── READING TEXT ──

Fallei was so taken by Reb Leivik that he submitted his resignation from the Zionist party and led the fight in support of Reb Leivik’s appointment as rav. Ultimately, an agreement was reached in which both Reb Leivik and Rav Gelman became official rabbanim, servicing different areas within the city.

As rav, Reb Leivik’s first step was a campaign for the reconditioning of the mikveh, which was old and in disrepair. He called a meeting with community leaders where he expressed the urgency of the matter. But their response was tepid as they claimed not to have sufficient funds. Reb Leivik stood up and removed the new kapoteh he’d just acquired in honor of his rabbanus. “Here,” he said, “sell this and use the money toward rebuilding the mikveh.”

With time, Reb Leivik won over many of his previous opponents. Rebbetzin Chana describes how they now listed among the many Jews who came to consult with him in his office, and the increasingly larger audiences drawn to his derashos on Yamim Tovim.

The wave of radical leftism continued to grow and, along with it, severe governmental pressure to abandon all religion. Reb Leivik, however, would not tolerate any compromise. Rebbetzin Chana writes of a time when the government made all citizens fill in a questionnaire. One of the questions was “Do you believe in G-d?”

Reb Leivik realized that many were answering in the negative to avoid any harsh consequences. He ran from shul to shul fiercely proclaiming that it was forbidden to supply such a response.

“Anyone who wrote ‘no’ is a kofer b’malchus Shamayim!” he declared. “They must amend their response!”

Many Jews followed his directive, and the government agency, not knowing what to do with hundreds of submissions openly confirming belief in G-d, invalidated the questionnaire and issued a new one.

Later, Reb Leivik was confronted by government officials.

“Why did you do that?” they demanded.

Reb Leivik kept his composure. “I did it for the good of the Motherland!” he said. “You want your citizens to be honest, don’t you?”

In 1983, the Rebbe shared a story that hadn’t been made public until then. Under communist rule, all factories were considered property of the government. This included flour manufacturing plants. As Pesach approached, the government was aware that Jews would not purchase matzah unless it was stamped with rabbinic certification. The government, however, was not willing to allow its production to be overseen by a rabbi. Reb Leivik was called into a meeting where he was informed that he would be issuing a kosher certification to all the flour — no inspection necessary.

───
── GIVEN ENTRIES ──

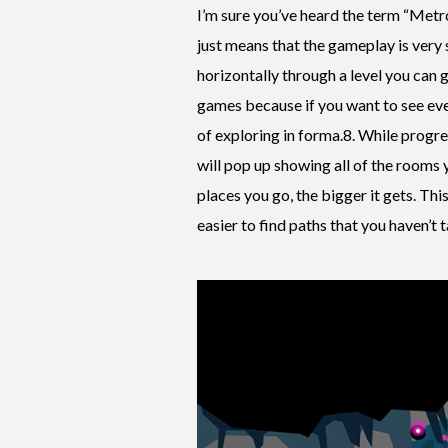
I’m sure you’ve heard the term “Metro
just means that the gameplay is very s
horizontally through a level you can go
games because if you want to see ever
of exploring in forma.8. While progre
will pop up showing all of the rooms y
places you go, the bigger it gets. Th
easier to find paths that you haven’t 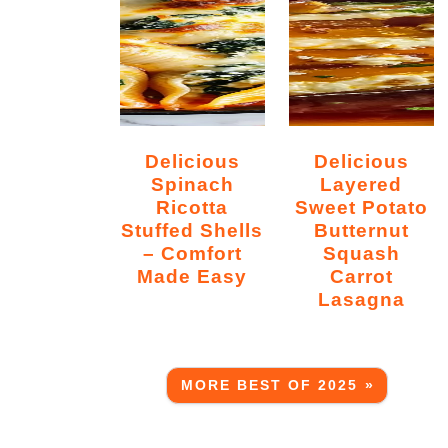
Delicious
Delicious
Spinach
Layered
Ricotta
Sweet Potato
Stuffed Shells
Butternut
– Comfort
Squash
Made Easy
Carrot
Lasagna
MORE BEST OF 2025 »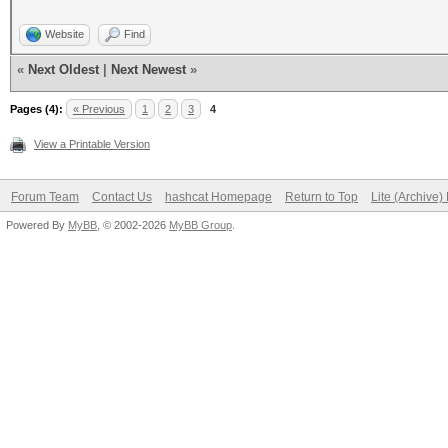
Website
Find
«
Next Oldest
|
Next Newest
»
Pages (4):
« Previous
1
2
3
4
View a Printable Version
Forum Team
Contact Us
hashcat Homepage
Return to Top
Lite (Archive
Powered By
MyBB
, © 2002-2026
MyBB Group
.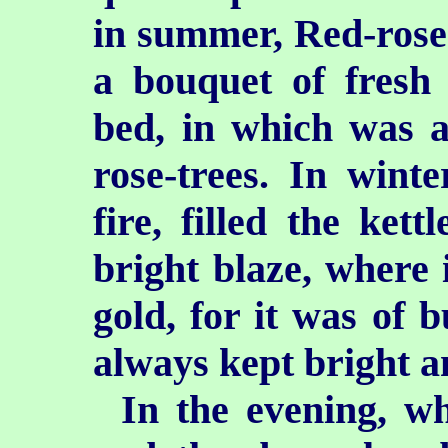
in summer, Red-rose 
a bouquet of fresh
bed, in which was a
rose-trees. In wint
fire, filled the kett
bright blaze, where i
gold, for it was of 
always kept bright a
In the evening, w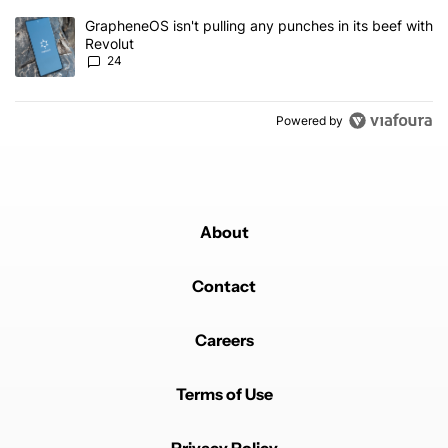
A trending article titled "GrapheneOS isn't pulling any punches in
GrapheneOS isn't pulling any punches in its beef with
Revolut
24
Powered by
About
Contact
Careers
Terms of Use
Privacy Policy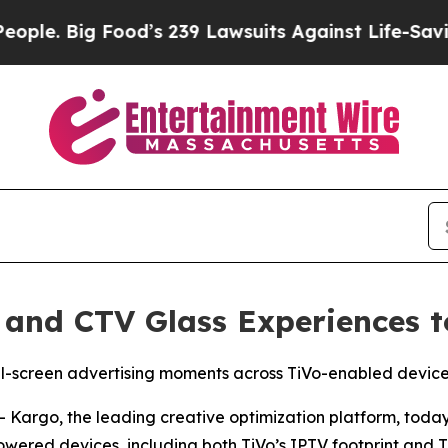
Big Food’s 239 Lawsuits Against Life-Saving Poli
 and CTV Glass Experiences t
ull-screen advertising moments across TiVo-enabled devi
argo, the leading creative optimization platform, today
ered devices, including both TiVo’s IPTV footprint and Ti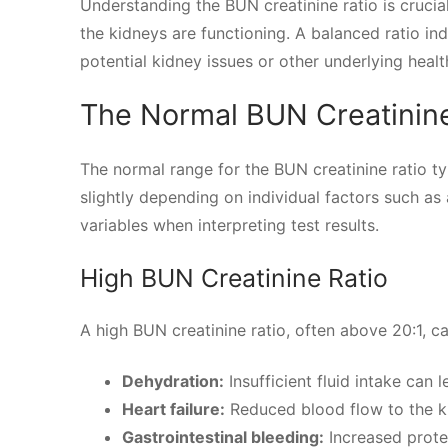
Understanding the BUN creatinine ratio is crucia
the kidneys are functioning. A balanced ratio in
potential kidney issues or other underlying healt
The Normal BUN Creatinine
The normal range for the BUN creatinine ratio ty
slightly depending on individual factors such as a
variables when interpreting test results.
High BUN Creatinine Ratio
A high BUN creatinine ratio, often above 20:1, ca
Dehydration:
Insufficient fluid intake can 
Heart failure:
Reduced blood flow to the ki
Gastrointestinal bleeding:
Increased prote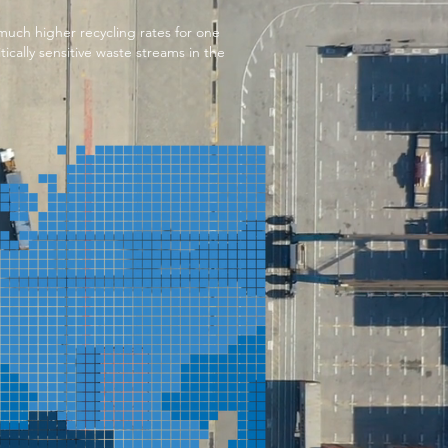
uch higher recycling rates for one
tically sensitive waste streams in the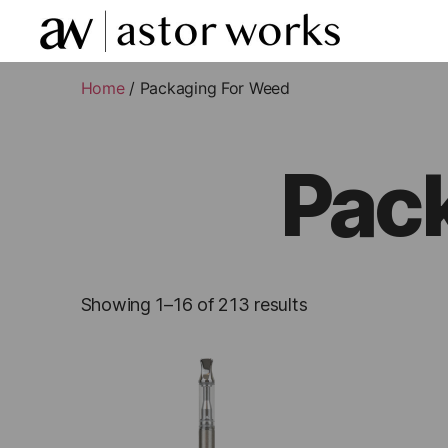
astor
works
Home
/ Packaging For Weed
Pac
Showing 1–16 of 213 results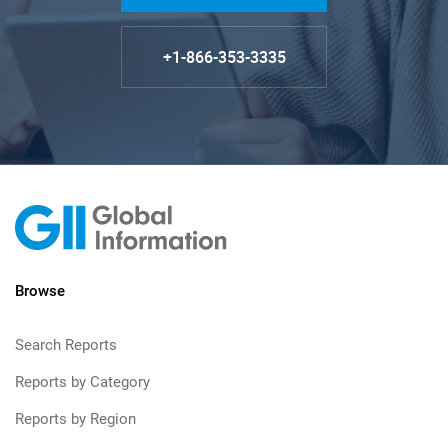
+1-866-353-3335
Browse
Search Reports
Reports by Category
Reports by Region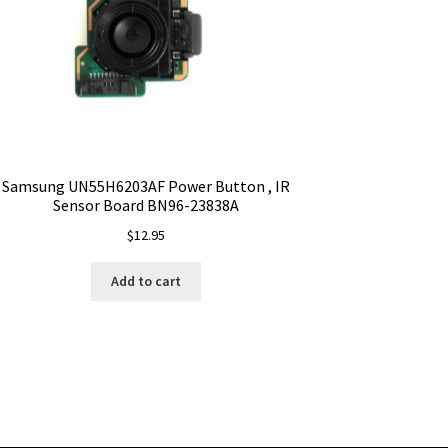
Samsung UN55H6203AF Power Button , IR
Sensor Board BN96-23838A
$
12.95
Add to cart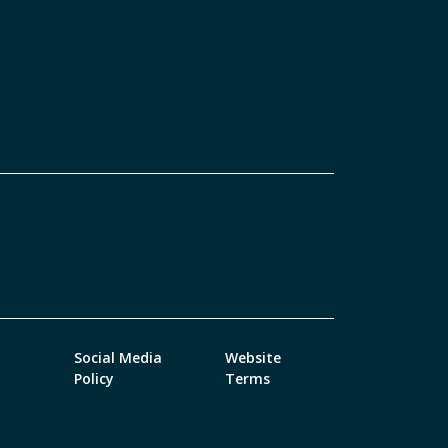
Social Media
Website
Policy
Terms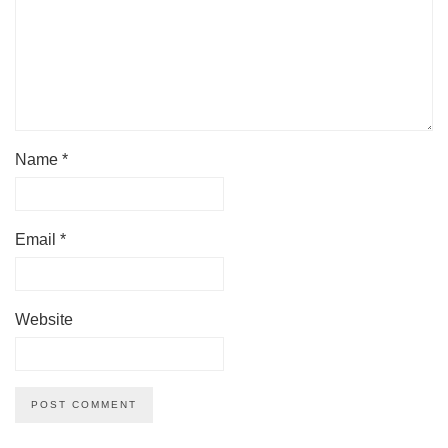
Name
*
Email
*
Website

───

## TASKS TO PERFORM
A) Restate more briefly the paragraph of the text about Reb Leivik that begins "As rav, Reb Leivik's first step", keeping its main facts.
B) In the text about Reb Leivik, what did the government agency do after receiving hundreds of questionnaires confirming belief in G-d?
You can do this work without the saved data entries.

## ACTIVITY ANSWERS
A) Reb Leivik's first act as rav was a campaign to recondition the old, run-down mikveh. When community leaders met his urgent appeal tepidly, saying they lacked funds, he took off the new kapoteh he had bought for his rabbanus and told them to sell it and put the money toward rebuilding the mikveh.

B) It invalidated the questionnaire and issued a new one.